→ **What you are asked to do**: Reproduce the records below exactly; the images should not appear.

── Source data

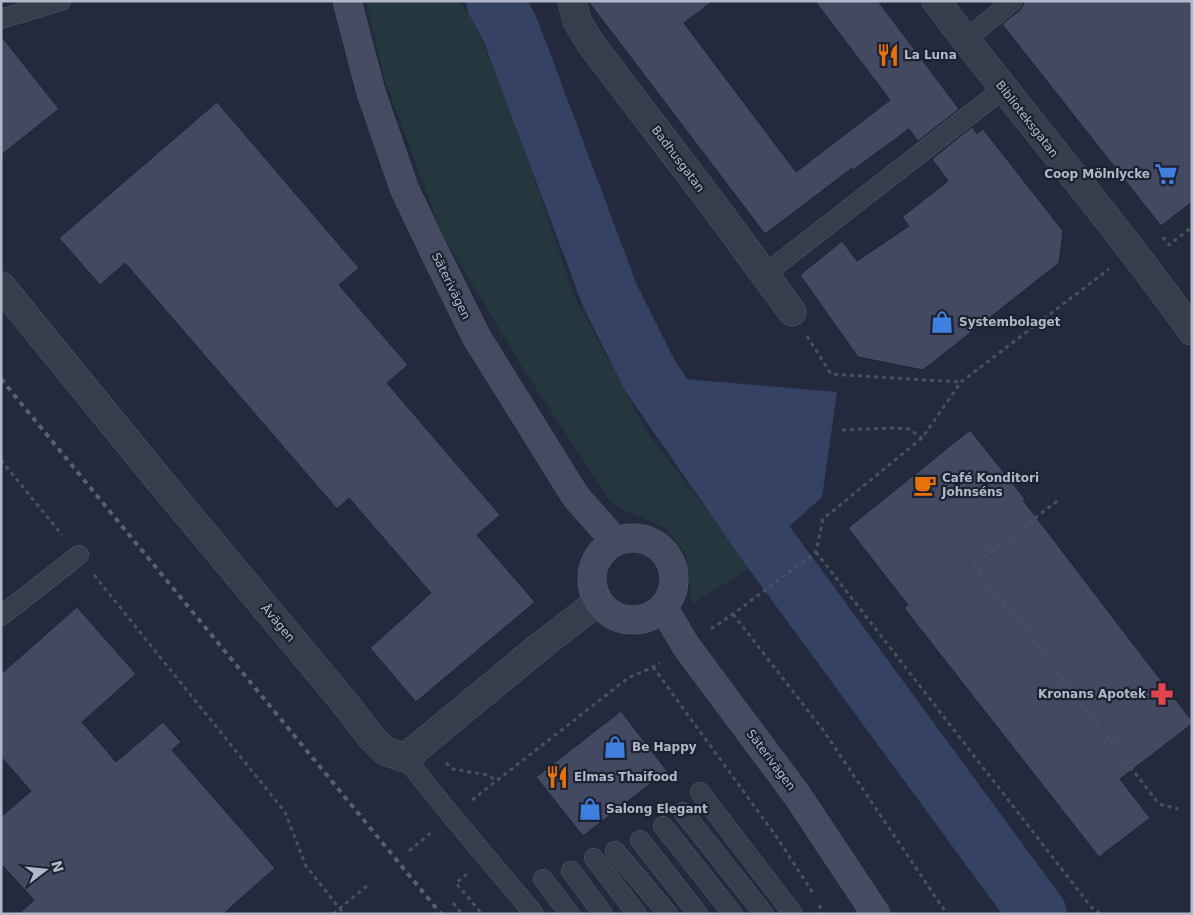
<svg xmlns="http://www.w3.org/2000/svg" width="1193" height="915" viewBox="0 0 1193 915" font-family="'DejaVu Sans',sans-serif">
<rect width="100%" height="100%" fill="#232a3d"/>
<!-- green -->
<path fill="#25373e" d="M366,1H458L470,15L504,90L575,298L648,434L751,567L692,604L686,555L666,529L612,504L528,376L442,234L385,81Z"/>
<!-- water -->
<path fill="#364264" d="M650,376L837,392L822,497L768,546Z"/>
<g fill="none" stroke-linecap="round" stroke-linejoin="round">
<!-- river -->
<path stroke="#364264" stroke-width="58" d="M495,1L510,29L610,296L650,376L768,546L1038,914"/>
</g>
<!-- building -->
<path fill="#424960" stroke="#1e2434" d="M588,1H713L684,23L796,172L890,100L815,1H878L959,109L918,141L909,129L853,170L852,168L765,234Z
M1024,1H1192V202L1161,226L1002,24L1020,10L1023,5Z
M1,36L59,109L1,155Z
M217,102L359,268L339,285L408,365L387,383L500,515L477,535L535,602L416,702L370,648L431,593L349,498L337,509L125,263L100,285L59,238Z
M972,127L977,134L983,129L1063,231L1059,263L923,370L858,357L800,275L842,241L857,261L909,226L902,217L948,181L932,159Z
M970,430L1025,499L1023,500L1192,721V724L1120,779L1150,818L1099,857L904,608L908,605L848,528Z
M77,607L136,674L82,722L116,762L163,722L181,742L172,750L275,868L223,914H19L34,900L1,864V817L31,791L1,757V674Z
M621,711L667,771L583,836L536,777Z"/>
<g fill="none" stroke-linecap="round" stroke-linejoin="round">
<defs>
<path id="lane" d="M1,19L61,1
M965,40L1013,1
M765,274L1003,89
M1,616L79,555
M405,758L451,815L534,914
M700,792L793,914
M683,812L764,914
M663,826L733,914
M640,840L698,914
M615,851L668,914
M594,858L637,914
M571,871L603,914
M543,879L570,914"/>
<path id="street" d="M572,1L577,21L591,44L715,207L792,312
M936,1C1020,112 1111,218 1192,331
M1,286L160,481L344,702L371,737L385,751L405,758L543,644L598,602"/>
<path id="secondary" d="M347,1L371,92L404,188L434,251L477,338L576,497L615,541
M592 579a41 41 0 1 1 82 0a41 41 0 1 1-82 0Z
M663,607L686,646L797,795L876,914"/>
</defs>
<!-- lane casing -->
<use href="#lane" stroke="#525868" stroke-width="20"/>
<!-- street casing -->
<use href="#street" stroke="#525868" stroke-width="29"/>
<!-- secondary casing -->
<use href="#secondary" stroke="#525868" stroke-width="29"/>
<!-- path -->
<path stroke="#43545c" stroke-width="3" stroke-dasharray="4 4" stroke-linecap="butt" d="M1163,237L1169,245L1192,227
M807,336L831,374L960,382
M842,430L893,428L909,429L922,438
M1,460L62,535
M1057,501L974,565L1159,804L1178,809
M816,552L1092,908L1101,914
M94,575L285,812L306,866L344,914
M733,614L823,730L947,914
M711,629L733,614L816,552L823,519L922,438L961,382L1109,269
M653,667L776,836L813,893
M446,763L452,769L488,775L497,781
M472,800L628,678L653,667L660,663
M409,851L432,832
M467,874L456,883L482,914
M453,903L462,914
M819,905L823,914
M333,914L368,885"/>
<!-- lane -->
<use href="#lane" stroke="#373d4d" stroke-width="19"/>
<!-- street -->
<use href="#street" stroke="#373d4d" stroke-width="28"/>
<!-- secondary -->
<use href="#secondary" stroke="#454b61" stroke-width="28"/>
<!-- rail -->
<path stroke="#596075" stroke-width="4" stroke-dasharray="5 5" stroke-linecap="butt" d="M1,379L441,914"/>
</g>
<!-- icons -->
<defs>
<symbol id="restaurant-bare" viewBox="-9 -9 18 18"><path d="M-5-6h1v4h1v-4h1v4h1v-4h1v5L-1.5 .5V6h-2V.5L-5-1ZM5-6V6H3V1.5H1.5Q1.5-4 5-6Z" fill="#e8710a" stroke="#1c2232" stroke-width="2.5" paint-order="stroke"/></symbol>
<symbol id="supermarket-bare" viewBox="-9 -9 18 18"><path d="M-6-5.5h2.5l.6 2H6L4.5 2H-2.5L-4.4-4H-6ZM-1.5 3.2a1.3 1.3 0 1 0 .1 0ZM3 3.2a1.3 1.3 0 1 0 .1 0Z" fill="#3f7fe0" stroke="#1c2232" stroke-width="2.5" paint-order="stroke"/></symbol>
<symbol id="shop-bare" viewBox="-9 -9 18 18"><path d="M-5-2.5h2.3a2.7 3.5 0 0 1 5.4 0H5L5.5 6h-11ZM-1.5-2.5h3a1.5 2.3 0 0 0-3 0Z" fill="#3f7fe0" stroke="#1c2232" stroke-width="2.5" paint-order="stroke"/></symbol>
<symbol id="cafe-bare" viewBox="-9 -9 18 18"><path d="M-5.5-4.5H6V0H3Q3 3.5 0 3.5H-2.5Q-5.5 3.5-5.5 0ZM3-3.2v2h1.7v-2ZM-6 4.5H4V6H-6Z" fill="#e8710a" stroke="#1c2232" stroke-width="2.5" paint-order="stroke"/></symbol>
<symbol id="pharmacy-bare" viewBox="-9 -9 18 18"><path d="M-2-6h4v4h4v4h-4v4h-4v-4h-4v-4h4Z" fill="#e0444e" stroke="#1c2232" stroke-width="2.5" paint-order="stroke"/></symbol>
</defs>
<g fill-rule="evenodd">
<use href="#restaurant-bare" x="872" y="39" width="32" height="32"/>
<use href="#supermarket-bare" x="1150" y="158" width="32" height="32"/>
<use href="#shop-bare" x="926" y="306" width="32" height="32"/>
<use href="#cafe-bare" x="909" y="469" width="32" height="32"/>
<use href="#pharmacy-bare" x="1146" y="678" width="32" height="32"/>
<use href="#shop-bare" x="599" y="731" width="32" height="32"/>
<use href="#restaurant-bare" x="541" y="761" width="32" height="32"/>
<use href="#shop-bare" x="574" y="793" width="32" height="32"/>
</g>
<g text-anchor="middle" stroke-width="4.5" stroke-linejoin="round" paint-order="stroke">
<!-- poi labels -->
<g font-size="12" font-weight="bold" fill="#b3b8c9" stroke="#1c2232" text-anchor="start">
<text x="904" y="59">La Luna</text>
<text x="1150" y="178" text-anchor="end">Coop Mölnlycke</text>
<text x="959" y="326">Systembolaget</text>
<text x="942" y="482">Café Konditori<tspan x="942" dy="14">Johnséns</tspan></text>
<text x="1146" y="698" text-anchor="end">Kronans Apotek</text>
<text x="632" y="751">Be Happy</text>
<text x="574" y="781">Elmas Thaifood</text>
<text x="606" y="813">Salong Elegant</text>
</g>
<!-- street labels -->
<g font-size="12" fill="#b3b8c9" stroke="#1c2232">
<text transform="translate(1027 119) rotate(52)" y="4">Biblioteksgatan</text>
<text transform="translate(678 159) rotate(53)" y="4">Badhusgatan</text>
<text transform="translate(451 286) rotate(64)" y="4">Säterivägen</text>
<text transform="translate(278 623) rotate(50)" y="4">Åvägen</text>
<text transform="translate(771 760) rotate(53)" y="4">Säterivägen</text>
</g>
</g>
<!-- border -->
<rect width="1193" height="915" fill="none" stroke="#b3b8c9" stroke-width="5"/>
<!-- north arrow -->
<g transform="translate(45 870) rotate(74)" stroke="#1c2232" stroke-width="4" paint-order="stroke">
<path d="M0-4L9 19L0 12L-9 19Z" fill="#b3b8c9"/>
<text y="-8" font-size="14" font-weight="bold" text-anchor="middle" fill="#b3b8c9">N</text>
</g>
</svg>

────

→ **Answer space**:
<svg xmlns="http://www.w3.org/2000/svg" width="1193" height="915" viewBox="0 0 1193 915" font-family="'DejaVu Sans',sans-serif">
<rect width="100%" height="100%" fill="#232a3d"/>
<!-- green -->
<path fill="#25373e" d="M366,1H458L470,15L504,90L575,298L648,434L751,567L692,604L686,555L666,529L612,504L528,376L442,234L385,81Z"/>
<!-- water -->
<path fill="#364264" d="M650,376L837,392L822,497L768,546Z"/>
<g fill="none" stroke-linecap="round" stroke-linejoin="round">
<!-- river -->
<path stroke="#364264" stroke-width="58" d="M495,1L510,29L610,296L650,376L768,546L1038,914"/>
</g>
<!-- building -->
<path fill="#424960" stroke="#1e2434" d="M588,1H713L684,23L796,172L890,100L815,1H878L959,109L918,141L909,129L853,170L852,168L765,234Z
M1024,1H1192V202L1161,226L1002,24L1020,10L1023,5Z
M1,36L59,109L1,155Z
M217,102L359,268L339,285L408,365L387,383L500,515L477,535L535,602L416,702L370,648L431,593L349,498L337,509L125,263L100,285L59,238Z
M972,127L977,134L983,129L1063,231L1059,263L923,370L858,357L800,275L842,241L857,261L909,226L902,217L948,181L932,159Z
M970,430L1025,499L1023,500L1192,721V724L1120,779L1150,818L1099,857L904,608L908,605L848,528Z
M77,607L136,674L82,722L116,762L163,722L181,742L172,750L275,868L223,914H19L34,900L1,864V817L31,791L1,757V674Z
M621,711L667,771L583,836L536,777Z"/>
<g fill="none" stroke-linecap="round" stroke-linejoin="round">
<defs>
<path id="lane" d="M1,19L61,1
M965,40L1013,1
M765,274L1003,89
M1,616L79,555
M405,758L451,815L534,914
M700,792L793,914
M683,812L764,914
M663,826L733,914
M640,840L698,914
M615,851L668,914
M594,858L637,914
M571,871L603,914
M543,879L570,914"/>
<path id="street" d="M572,1L577,21L591,44L715,207L792,312
M936,1C1020,112 1111,218 1192,331
M1,286L160,481L344,702L371,737L385,751L405,758L543,644L598,602"/>
<path id="secondary" d="M347,1L371,92L404,188L434,251L477,338L576,497L615,541
M592 579a41 41 0 1 1 82 0a41 41 0 1 1-82 0Z
M663,607L686,646L797,795L876,914"/>
</defs>
<!-- lane casing -->
<use href="#lane" stroke="#525868" stroke-width="20"/>
<!-- street casing -->
<use href="#street" stroke="#525868" stroke-width="29"/>
<!-- secondary casing -->
<use href="#secondary" stroke="#525868" stroke-width="29"/>
<!-- path -->
<path stroke="#43545c" stroke-width="3" stroke-dasharray="4 4" stroke-linecap="butt" d="M1163,237L1169,245L1192,227
M807,336L831,374L960,382
M842,430L893,428L909,429L922,438
M1,460L62,535
M1057,501L974,565L1159,804L1178,809
M816,552L1092,908L1101,914
M94,575L285,812L306,866L344,914
M733,614L823,730L947,914
M711,629L733,614L816,552L823,519L922,438L961,382L1109,269
M653,667L776,836L813,893
M446,763L452,769L488,775L497,781
M472,800L628,678L653,667L660,663
M409,851L432,832
M467,874L456,883L482,914
M453,903L462,914
M819,905L823,914
M333,914L368,885"/>
<!-- lane -->
<use href="#lane" stroke="#373d4d" stroke-width="19"/>
<!-- street -->
<use href="#street" stroke="#373d4d" stroke-width="28"/>
<!-- secondary -->
<use href="#secondary" stroke="#454b61" stroke-width="28"/>
<!-- rail -->
<path stroke="#596075" stroke-width="4" stroke-dasharray="5 5" stroke-linecap="butt" d="M1,379L441,914"/>
</g>
<!-- icons -->
<defs>
<symbol id="restaurant-bare" viewBox="-9 -9 18 18"><path d="M-5-6h1v4h1v-4h1v4h1v-4h1v5L-1.5 .5V6h-2V.5L-5-1ZM5-6V6H3V1.5H1.5Q1.5-4 5-6Z" fill="#e8710a" stroke="#1c2232" stroke-width="2.5" paint-order="stroke"/></symbol>
<symbol id="supermarket-bare" viewBox="-9 -9 18 18"><path d="M-6-5.5h2.5l.6 2H6L4.5 2H-2.5L-4.4-4H-6ZM-1.5 3.2a1.3 1.3 0 1 0 .1 0ZM3 3.2a1.3 1.3 0 1 0 .1 0Z" fill="#3f7fe0" stroke="#1c2232" stroke-width="2.5" paint-order="stroke"/></symbol>
<symbol id="shop-bare" viewBox="-9 -9 18 18"><path d="M-5-2.5h2.3a2.7 3.5 0 0 1 5.4 0H5L5.5 6h-11ZM-1.5-2.5h3a1.5 2.3 0 0 0-3 0Z" fill="#3f7fe0" stroke="#1c2232" stroke-width="2.5" paint-order="stroke"/></symbol>
<symbol id="cafe-bare" viewBox="-9 -9 18 18"><path d="M-5.5-4.5H6V0H3Q3 3.5 0 3.5H-2.5Q-5.5 3.5-5.5 0ZM3-3.2v2h1.7v-2ZM-6 4.5H4V6H-6Z" fill="#e8710a" stroke="#1c2232" stroke-width="2.5" paint-order="stroke"/></symbol>
<symbol id="pharmacy-bare" viewBox="-9 -9 18 18"><path d="M-2-6h4v4h4v4h-4v4h-4v-4h-4v-4h4Z" fill="#e0444e" stroke="#1c2232" stroke-width="2.5" paint-order="stroke"/></symbol>
</defs>
<g fill-rule="evenodd">
<use href="#restaurant-bare" x="872" y="39" width="32" height="32"/>
<use href="#supermarket-bare" x="1150" y="158" width="32" height="32"/>
<use href="#shop-bare" x="926" y="306" width="32" height="32"/>
<use href="#cafe-bare" x="909" y="469" width="32" height="32"/>
<use href="#pharmacy-bare" x="1146" y="678" width="32" height="32"/>
<use href="#shop-bare" x="599" y="731" width="32" height="32"/>
<use href="#restaurant-bare" x="541" y="761" width="32" height="32"/>
<use href="#shop-bare" x="574" y="793" width="32" height="32"/>
</g>
<g text-anchor="middle" stroke-width="4.5" stroke-linejoin="round" paint-order="stroke">
<!-- poi labels -->
<g font-size="12" font-weight="bold" fill="#b3b8c9" stroke="#1c2232" text-anchor="start">
<text x="904" y="59">La Luna</text>
<text x="1150" y="178" text-anchor="end">Coop Mölnlycke</text>
<text x="959" y="326">Systembolaget</text>
<text x="942" y="482">Café Konditori<tspan x="942" dy="14">Johnséns</tspan></text>
<text x="1146" y="698" text-anchor="end">Kronans Apotek</text>
<text x="632" y="751">Be Happy</text>
<text x="574" y="781">Elmas Thaifood</text>
<text x="606" y="813">Salong Elegant</text>
</g>
<!-- street labels -->
<g font-size="12" fill="#b3b8c9" stroke="#1c2232">
<text transform="translate(1027 119) rotate(52)" y="4">Biblioteksgatan</text>
<text transform="translate(678 159) rotate(53)" y="4">Badhusgatan</text>
<text transform="translate(451 286) rotate(64)" y="4">Säterivägen</text>
<text transform="translate(278 623) rotate(50)" y="4">Åvägen</text>
<text transform="translate(771 760) rotate(53)" y="4">Säterivägen</text>
</g>
</g>
<!-- border -->
<rect width="1193" height="915" fill="none" stroke="#b3b8c9" stroke-width="5"/>
<!-- north arrow -->
<g transform="translate(45 870) rotate(74)" stroke="#1c2232" stroke-width="4" paint-order="stroke">
<path d="M0-4L9 19L0 12L-9 19Z" fill="#b3b8c9"/>
<text y="-8" font-size="14" font-weight="bold" text-anchor="middle" fill="#b3b8c9">N</text>
</g>
</svg>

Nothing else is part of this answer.